Objetivo del ejercicio:
Transcribe literalmente, del texto sobre literatura y formación, el fragmento que comienza con las palabras "Para compensar un" y termina con "días de vacaciones.".

Para compensar un poco el peso de tanta historia dramática, mi segundo libro se titula El árbol de la ciencia. Dios y/o Galileo del teólogo italiano Rino Fisichella. Me está ayudando a comprender el enorme desafío que supone la Inteligencia Artificial para la vida humana y, en consecuencia, para la fe cristiana. Engolfados en nuestros asuntillos cotidianos, nos resulta difícil imaginar el mundo que se avecina. Los Cuentos telúricos de Rodrigo Cortés completan la trilogía de estos primeros días de vacaciones.


Me resulta estimulante la Carta del Santo Padre Francisco sobre el papel de la literatura en la formación publicada el pasado 17 de julio. Está dirigida, sobre todo, a los candidatos al ministerio ordenado, pero es válida para todos. Asustado de la ignorancia literaria de muchos jóvenes debido a su “secuestro digital”, el Papa nos invita a descubrir el papel esencial de la literatura en la formación de los pastores. Transcribo un número completo que me ha parecido luminoso: “Es necesario recuperar modos acogedores de relacionarnos con la realidad, no estratégicos ni orientados directamente a un resultado, en los que sea posible dejar aflorar el desbordamiento infinito del ser. Distancia, lentitud y libertad son rasgos de una aproximación a la realidad que encuentra en la literatura una forma de expresión no exclusiva, sino privilegiada. En este sentido, la literatura se vuelve un gimnasio en el que se entrena la mirada para buscar y explorar la verdad de las personas y de las situaciones como misterio, como una carga de un exceso de sentido, que sólo puede ser parcialmente manifestada en categorías, en esquemas explicativos, en dinámicas lineares de causa-efecto y medio-fin” (n. 32).

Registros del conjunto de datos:
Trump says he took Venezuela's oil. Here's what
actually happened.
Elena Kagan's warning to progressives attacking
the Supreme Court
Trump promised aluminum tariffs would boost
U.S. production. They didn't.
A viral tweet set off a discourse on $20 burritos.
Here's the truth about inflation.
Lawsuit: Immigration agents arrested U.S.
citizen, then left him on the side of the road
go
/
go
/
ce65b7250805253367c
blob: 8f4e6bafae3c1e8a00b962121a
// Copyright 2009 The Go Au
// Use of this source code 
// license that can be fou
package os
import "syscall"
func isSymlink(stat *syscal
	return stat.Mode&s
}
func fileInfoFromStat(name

* * *

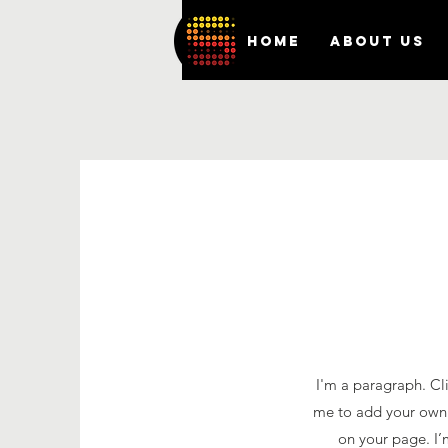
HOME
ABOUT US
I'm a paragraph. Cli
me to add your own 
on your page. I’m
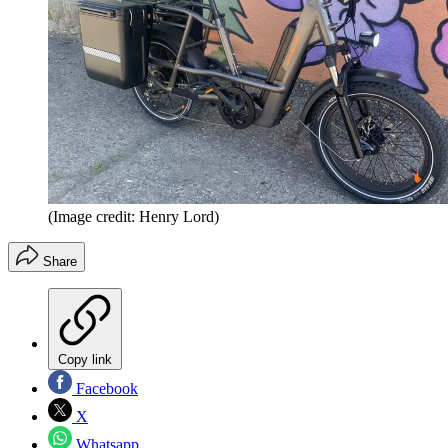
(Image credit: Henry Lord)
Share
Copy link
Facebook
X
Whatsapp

Respuesta escrita:
Para compensar un poco el peso de tanta historia dramática, mi segundo libro se titula El árbol de la ciencia. Dios y/o Galileo del teólogo italiano Rino Fisichella. Me está ayudando a comprender el enorme desafío que supone la Inteligencia Artificial para la vida humana y, en consecuencia, para la fe cristiana. Engolfados en nuestros asuntillos cotidianos, nos resulta difícil imaginar el mundo que se avecina. Los Cuentos telúricos de Rodrigo Cortés completan la trilogía de estos primeros días de vacaciones.